Three prominent Russian human rights defenders who were standing near Kosenko when Kazmin was attacked also testified that Kosenko did not hit the policeman.

Human Rights Watch scrutinized the video recording the prosecution presented in court and could not find any indication that Kosenko took any part in the violent clash. Amnesty International has named Kosenko a “prisoner of conscience.”

The only witness who supported the prosecutor’s accusation was a policeman who said Kosenko “moved his hands in the direction of” Kozmin. The witness claimed that he recognized Kosenko in the video by the color of his clothes and hair. 

“The majority of the evidence, including from the police officer himself, indicates that Kosenko never touched him,” Lokshina said. “The court heard nothing that would justify the charge of threatening the life of the official.”

Kosenko is also charged with participation in “mass riots,” whichunder Russian law involves “violence, pogroms, arsons, destruction of property, use of firearms and explosives, and putting up armed resistance vis-à-vis an official.” The prosecutor’s office filed the same charge against a number of Bolotnaya protesters, citing beatings of about 40 policemen, damage to police protective gear, destruction of six portable toilets, and an incident in which a Molotov cocktail broke against the road, setting a protester’s pants on fire. 

The prosecutor contended that Kosenko acted unwillfully, claiming he was “mentally incompetent,” and asked the judge to commit him to forced confinement in a psychiatric institution.

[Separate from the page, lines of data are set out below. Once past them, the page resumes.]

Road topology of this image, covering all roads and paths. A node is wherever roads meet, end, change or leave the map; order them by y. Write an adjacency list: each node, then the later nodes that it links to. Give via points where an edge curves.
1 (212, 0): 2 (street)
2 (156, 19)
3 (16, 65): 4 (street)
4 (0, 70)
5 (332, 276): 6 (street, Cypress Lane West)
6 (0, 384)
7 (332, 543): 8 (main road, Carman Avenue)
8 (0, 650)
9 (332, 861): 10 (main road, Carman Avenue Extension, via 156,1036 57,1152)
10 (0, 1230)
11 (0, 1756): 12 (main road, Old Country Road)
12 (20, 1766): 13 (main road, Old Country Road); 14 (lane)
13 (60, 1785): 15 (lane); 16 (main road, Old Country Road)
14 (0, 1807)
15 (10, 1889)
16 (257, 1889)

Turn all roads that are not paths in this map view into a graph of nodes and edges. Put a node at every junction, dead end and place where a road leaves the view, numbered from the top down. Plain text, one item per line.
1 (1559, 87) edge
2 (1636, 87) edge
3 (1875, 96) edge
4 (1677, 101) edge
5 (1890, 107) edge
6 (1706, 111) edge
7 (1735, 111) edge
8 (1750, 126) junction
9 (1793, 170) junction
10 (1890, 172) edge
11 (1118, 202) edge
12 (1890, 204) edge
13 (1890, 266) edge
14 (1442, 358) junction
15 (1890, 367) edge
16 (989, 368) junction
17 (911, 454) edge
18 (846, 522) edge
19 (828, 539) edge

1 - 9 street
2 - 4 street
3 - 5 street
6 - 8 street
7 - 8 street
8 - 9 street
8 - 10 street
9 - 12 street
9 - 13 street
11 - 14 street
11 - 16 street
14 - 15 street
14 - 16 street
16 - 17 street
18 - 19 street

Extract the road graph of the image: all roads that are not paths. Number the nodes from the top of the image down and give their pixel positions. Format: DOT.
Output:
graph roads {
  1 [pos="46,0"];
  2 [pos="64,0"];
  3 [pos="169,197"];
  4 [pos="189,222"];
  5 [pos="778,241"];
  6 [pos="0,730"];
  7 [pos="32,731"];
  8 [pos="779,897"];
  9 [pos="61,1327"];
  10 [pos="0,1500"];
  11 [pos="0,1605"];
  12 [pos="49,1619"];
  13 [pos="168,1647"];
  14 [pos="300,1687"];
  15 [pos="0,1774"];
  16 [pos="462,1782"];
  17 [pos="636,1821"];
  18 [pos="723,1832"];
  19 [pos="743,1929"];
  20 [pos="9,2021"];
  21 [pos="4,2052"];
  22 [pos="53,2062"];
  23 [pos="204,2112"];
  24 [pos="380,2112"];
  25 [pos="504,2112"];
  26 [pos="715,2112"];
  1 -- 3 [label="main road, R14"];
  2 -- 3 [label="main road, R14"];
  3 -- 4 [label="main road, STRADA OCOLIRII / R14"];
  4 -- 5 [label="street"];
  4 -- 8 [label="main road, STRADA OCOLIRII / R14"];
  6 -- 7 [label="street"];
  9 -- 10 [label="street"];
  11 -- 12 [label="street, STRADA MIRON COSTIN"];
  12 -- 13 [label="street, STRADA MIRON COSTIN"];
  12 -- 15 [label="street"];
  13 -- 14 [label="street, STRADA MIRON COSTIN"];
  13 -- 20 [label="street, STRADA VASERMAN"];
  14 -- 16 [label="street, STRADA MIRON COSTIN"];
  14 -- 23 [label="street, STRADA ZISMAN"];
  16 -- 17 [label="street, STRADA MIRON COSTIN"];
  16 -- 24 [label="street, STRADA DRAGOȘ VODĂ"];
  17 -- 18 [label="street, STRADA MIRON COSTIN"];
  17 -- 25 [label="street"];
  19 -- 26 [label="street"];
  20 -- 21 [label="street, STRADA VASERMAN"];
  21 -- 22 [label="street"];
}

In 2001 Kosenko was diagnosed with “sluggishly progressing [i.e. mild] schizophrenia.” Since then, his mental health has been regularly monitored by doctors, and he has been on medication. His sister told Human Rights Watch that Kosenko regularly and willingly took his medication, and never showed aggression, needed special assistance, or required hospitalization.

Kosenko had no police record before the Bolotnaya events. His sister and lawyers told Human Rights Watch that throughout his 16 months in custody, Kosenko showed no aggression toward prison staff and inmates, even after learning, through the media, about the death of his mother in September. Authorities did not allow Kosenko to attend her funeral.

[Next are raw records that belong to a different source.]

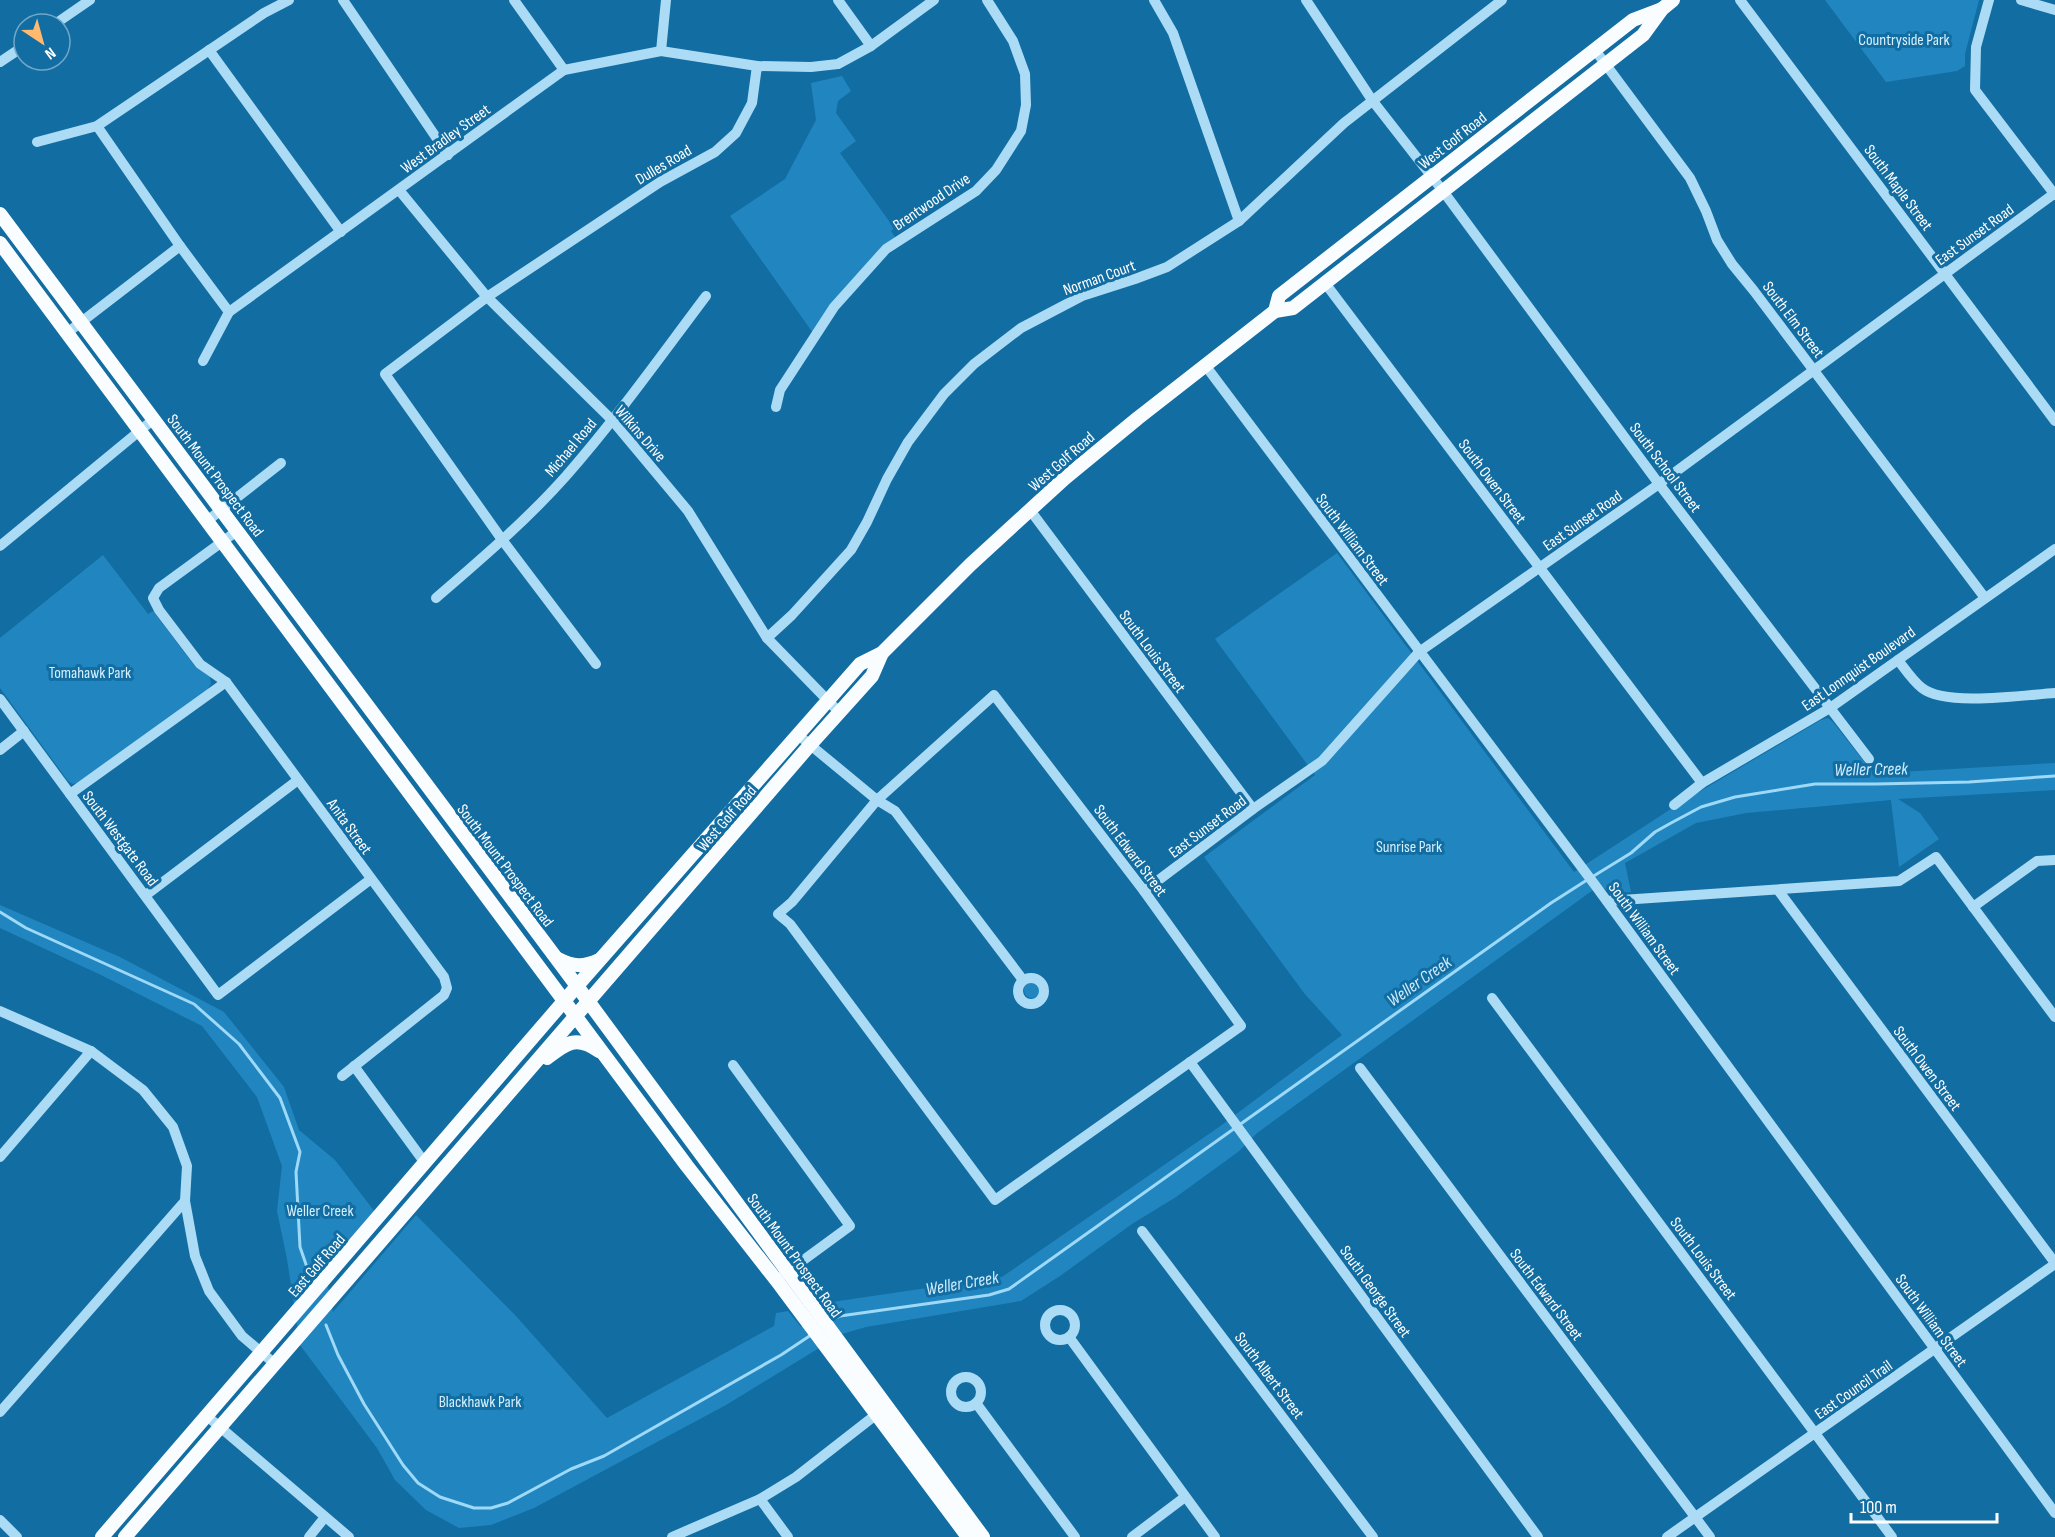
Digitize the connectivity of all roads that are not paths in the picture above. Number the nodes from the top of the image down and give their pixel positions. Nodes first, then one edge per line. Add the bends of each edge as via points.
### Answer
1 (90, 0) edge
2 (289, 0) edge
3 (343, 0) edge
4 (514, 0) edge
5 (666, 0) edge
6 (838, 0) edge
7 (934, 0) edge
8 (987, 0) edge
9 (1154, 0) edge
10 (1306, 0) edge
11 (1502, 0) edge
12 (1740, 0) edge
13 (1989, 0) edge
14 (2020, 0) edge
15 (1667, 4) edge
16 (2055, 10) edge
17 (72, 12) edge
18 (871, 46) junction
19 (209, 50) junction
20 (1595, 50) junction
21 (661, 51) junction
22 (1605, 64) junction
23 (757, 66) junction
24 (564, 70) junction
25 (1372, 100) junction
26 (98, 126) junction
27 (37, 142) dead end
28 (448, 154) junction
29 (1432, 177) junction
30 (399, 190) junction
31 (1443, 191) junction
32 (2055, 194) edge
33 (0, 214) edge
34 (1239, 221) junction
35 (341, 232) junction
36 (0, 243) edge
37 (180, 246) junction
38 (1944, 274) junction
39 (1325, 283) junction
40 (706, 296) dead end
41 (487, 297) junction
42 (1275, 311) junction
43 (229, 312) junction
44 (82, 322) junction
45 (67, 333) junction
46 (203, 361) dead end
47 (1205, 365) junction
48 (1813, 369) junction
49 (776, 407) dead end
50 (154, 419) junction
51 (612, 420) junction
52 (2055, 421) edge
53 (140, 430) junction
54 (281, 463) dead end
55 (1659, 484) junction
56 (221, 510) junction
57 (1030, 510) junction
58 (207, 521) junction
59 (237, 531) junction
60 (223, 541) junction
61 (503, 541) junction
62 (0, 546) edge
63 (2055, 549) edge
64 (1539, 568) junction
65 (435, 598) dead end
66 (1985, 598) junction
67 (767, 638) junction
68 (1419, 652) junction
69 (882, 653) junction
70 (1898, 660) junction
71 (596, 664) dead end
72 (226, 682) junction
73 (2055, 693) edge
74 (0, 699) edge
75 (826, 701) junction
76 (1830, 708) junction
77 (839, 712) junction
78 (24, 731) junction
79 (797, 734) junction
80 (810, 745) junction
81 (0, 750) edge
82 (1869, 759) dead end
83 (298, 780) junction
84 (1702, 783) junction
85 (70, 794) junction
86 (877, 800) junction
87 (1674, 804) dead end
88 (1253, 809) junction
89 (2055, 860) edge
90 (371, 879) junction
91 (1778, 890) junction
92 (1144, 891) junction
93 (146, 895) junction
94 (1607, 901) junction
95 (1973, 907) junction
96 (515, 933) junction
97 (555, 957) junction
98 (601, 959) junction
99 (1023, 980) dead end
100 (577, 986) junction
101 (1491, 998) dead end
102 (564, 1002) junction
103 (588, 1002) junction
104 (0, 1011) edge
105 (575, 1017) junction
106 (2055, 1017) edge
107 (548, 1020) junction
108 (91, 1051) junction
109 (603, 1054) junction
110 (1190, 1062) junction
111 (733, 1065) dead end
112 (354, 1066) junction
113 (1360, 1068) dead end
114 (526, 1074) junction
115 (342, 1076) dead end
116 (0, 1156) edge
117 (425, 1163) junction
118 (185, 1201) junction
119 (1143, 1231) dead end
120 (2055, 1264) edge
121 (782, 1276) junction
122 (1069, 1337) dead end
123 (1935, 1349) junction
124 (262, 1353) junction
125 (275, 1364) junction
126 (976, 1403) dead end
127 (882, 1410) junction
128 (0, 1412) edge
129 (207, 1416) junction
130 (220, 1427) junction
131 (1815, 1434) junction
132 (1185, 1497) junction
133 (760, 1499) junction
134 (2055, 1513) edge
135 (326, 1517) junction
136 (1695, 1517) junction
137 (0, 1520) edge
138 (17, 1537) edge
139 (102, 1537) edge
140 (125, 1537) edge
141 (309, 1537) edge
142 (349, 1537) edge
143 (672, 1537) edge
144 (788, 1537) edge
145 (968, 1537) edge
146 (983, 1537) edge
147 (1075, 1537) edge
148 (1132, 1537) edge
149 (1215, 1537) edge
150 (1373, 1537) edge
151 (1538, 1537) edge
152 (1667, 1537) edge
153 (1710, 1537) edge
154 (1892, 1537) edge

1 - 17 street
2 - 19 street
3 - 28 street
4 - 24 street
5 - 21 street
6 - 18 street
7 - 18 street
8 - 49 street, Brentwood Drive via 1012,41 1025,74 1026,105 1021,131 996,170 976,191 886,249 834,307 780,390
9 - 34 street via 1173,33
10 - 25 street, South School Street
11 - 25 street, Norman Court
12 - 38 street, South Maple Street
13 - 32 street via 1976,47 1975,90
14 - 16 street
15 - 20 main road, West Golf Road via 1633,20
15 - 22 main road, West Golf Road via 1643,35
18 - 23 street via 838,64
19 - 26 street
19 - 35 street
20 - 22 street, South Elm Street
20 - 29 main road, West Golf Road
21 - 23 street, West Bradley Street
21 - 24 street, West Bradley Street
22 - 31 main road, West Golf Road
22 - 48 street, South Elm Street via 1690,177 1717,240 1732,264
23 - 41 street, Dulles Road via 752,103 736,134 715,152 660,182
24 - 28 street, West Bradley Street
25 - 29 street, South School Street
25 - 34 street, Norman Court
26 - 27 street
26 - 37 street
28 - 30 street, West Bradley Street
29 - 31 street, South School Street
29 - 42 main road, West Golf Road via 1280,296
30 - 35 street, West Bradley Street
30 - 41 street, Wilkins Drive
31 - 39 main road, West Golf Road
31 - 55 street, South School Street
32 - 38 street, East Sunset Road
33 - 44 main road, South Mount Prospect Road
34 - 67 street, Norman Court via 1167,267 1082,296 1021,328 974,364 944,394 908,442 851,550
35 - 43 street, West Bradley Street
36 - 45 main road, South Mount Prospect Road
37 - 43 street
37 - 44 street
38 - 48 street, East Sunset Road
38 - 52 street, South Maple Street
39 - 42 main road, West Golf Road via 1293,308
39 - 64 street, South Owen Street
40 - 51 street, Michael Road
41 - 51 street, Wilkins Drive
41 - 61 street, Dulles Road via 385,374
42 - 47 main road, West Golf Road
43 - 46 street, West Bradley Street
44 - 45 street
44 - 50 main road, South Mount Prospect Road
45 - 53 main road, South Mount Prospect Road
47 - 57 main road, West Golf Road
47 - 68 street, South William Street
48 - 55 street, East Sunset Road
48 - 66 street, South Elm Street
50 - 53 street
50 - 56 main road, South Mount Prospect Road
51 - 61 street, Michael Road via 565,477
51 - 67 street, Wilkins Drive via 688,511
53 - 58 main road, South Mount Prospect Road
53 - 62 street
54 - 56 street
55 - 64 street, East Sunset Road
55 - 76 street, South School Street
56 - 58 street
56 - 59 main road, South Mount Prospect Road
57 - 69 main road, West Golf Road
57 - 88 street, South Louis Street
58 - 60 main road, South Mount Prospect Road
59 - 60 street
59 - 97 main road, South Mount Prospect Road
60 - 72 street, Anita Street via 159,588 153,598 200,664
60 - 96 main road, South Mount Prospect Road
61 - 65 street, Michael Road
61 - 71 street
63 - 66 street, East Lonnquist Boulevard
64 - 68 street, East Sunset Road
64 - 84 street, South Owen Street
66 - 70 street, East Lonnquist Boulevard
67 - 75 street, Wilkins Drive
68 - 88 street, East Sunset Road via 1322,761
68 - 94 street, South William Street
69 - 75 main road, West Golf Road via 860,664
69 - 77 main road, West Golf Road via 872,676
70 - 73 street via 1921,688 1936,696 1956,699
70 - 76 street, East Lonnquist Boulevard
72 - 83 street, Anita Street
72 - 85 street
74 - 78 street, South Westgate Road
75 - 77 street, Wilkins Drive
75 - 79 main road, West Golf Road
76 - 82 street, South School Street
76 - 84 street, East Lonnquist Boulevard
77 - 80 main road, West Golf Road
78 - 81 street
78 - 85 street, South Westgate Road
79 - 80 street
79 - 98 main road, West Golf Road
80 - 86 street
80 - 103 main road, West Golf Road
83 - 90 street, Anita Street
83 - 93 street
84 - 87 street, East Lonnquist Boulevard
85 - 93 street, South Westgate Road
86 - 92 street, South Edward Street via 994,695
86 - 99 street via 895,811
86 - 110 street via 792,903 778,914 790,924 995,1200
88 - 92 street, East Sunset Road
89 - 95 street via 2037,861
90 - 93 street, South Westgate Road via 218,996
90 - 112 street, Anita Street via 444,977 447,988 444,995
91 - 94 street
91 - 95 street via 1899,881 1936,856
91 - 120 street, South Owen Street
92 - 110 street, South Edward Street via 1241,1026
94 - 123 street, South William Street
95 - 106 street
96 - 102 main road, South Mount Prospect Road
96 - 107 main road via 550,999
97 - 98 main road via 581,966
97 - 100 main road, South Mount Prospect Road
98 - 100 main road, West Golf Road
100 - 102 main road, East Golf Road
100 - 103 main road, South Mount Prospect Road
101 - 131 street, South Louis Street
102 - 105 main road, South Mount Prospect Road
102 - 107 main road, East Golf Road
103 - 105 main road, East Golf Road
103 - 121 main road, South Mount Prospect Road
104 - 108 street
105 - 109 main road, South Mount Prospect Road
105 - 114 main road, East Golf Road
107 - 117 main road, East Golf Road
108 - 116 street
108 - 118 street via 143,1090 172,1127 188,1166
109 - 114 main road via 582,1042 568,1043
109 - 121 main road, South Mount Prospect Road via 687,1166
110 - 151 street, South George Street
111 - 121 street via 850,1226
112 - 115 street
112 - 117 street
113 - 136 street, South Edward Street
114 - 125 main road, East Golf Road
117 - 124 main road, East Golf Road
118 - 124 street via 195,1256 209,1291 242,1336
118 - 128 street
119 - 150 street, South Albert Street
120 - 123 street, East Council Trail
121 - 127 main road, South Mount Prospect Road
122 - 132 street
123 - 131 street, East Council Trail
123 - 134 street, South William Street
124 - 125 street
124 - 129 main road, East Golf Road
125 - 130 main road, East Golf Road
126 - 147 street
127 - 133 street
127 - 145 main road, South Mount Prospect Road
127 - 146 main road, South Mount Prospect Road
129 - 130 street
129 - 139 main road, East Golf Road
130 - 135 street
130 - 140 main road, East Golf Road
131 - 136 street, East Council Trail
131 - 154 street, South Louis Street
132 - 148 street
132 - 149 street
133 - 143 street
133 - 144 street
135 - 141 street
135 - 142 street
136 - 152 street, East Council Trail
136 - 153 street, South Edward Street
137 - 138 street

In July 2012, forensic psychiatrists from the Serbsky Institute, Russia’s state psychiatric research center, evaluated Kosenko and diagnosed him with paranoid schizophrenia, a more serious condition that, they claimed, made Kosenko “a danger to himself and others.” They recommend confining him for psychiatric treatment.

In August 2012 Dr. Yuri Savenko, the head of Russia’s Independent Psychiatric Association, a Russian nongovernmental organization, told Kosenko’s lawyers that the Serbsky Institute’s evaluation was deeply flawed. Savenko, a prominent psychiatrist with 50 years of clinical practice, said that the Serbsky Institute experts overlooked 12 years of observations by Kosenko’s doctors, who clearly indicated in Kosenko’s medical history that he was not prone to aggression and had no violent episodes. He said the Serbsky Institute specialists also ignored the fact that Kosenko’s medications were very mild and that he had never required hospitalization.

Kosenko’s lawyers presented this evidence in court and petitioned the court to order the Serbsky Institute to carry out a new evaluation. The court dismissed the petition.

Dr. Savenko told Human Rights Watch that the Serbsky Institute’s assessment of Kosenko was “punitive” and specifically aimed at justifying forced treatment. “The case is emblematic of the use of psychiatry for political purposes,” Savenko said.

The United Nations special rapporteur on torture, Juan Mendez, specifically noted in his report to the UN Human Rights Council in February that “free and informed consent [for psychiatric treatment] should be safeguarded on an equal basis for all individuals without any exception. He also said that the “severity of the mental illness cannot justify detention nor can it be justified by a motivation to protect the safety of the person or of others” and that “deprivation of liberty that is based on the grounds of a disability and that inflicts severe pain or suffering falls under the scope of the Convention against Torture.”

“Kosenko has needlessly spent more than a year behind bars,” Lokshina said. “Committing him to forced psychiatric treatment would be a grave violation of his rights.”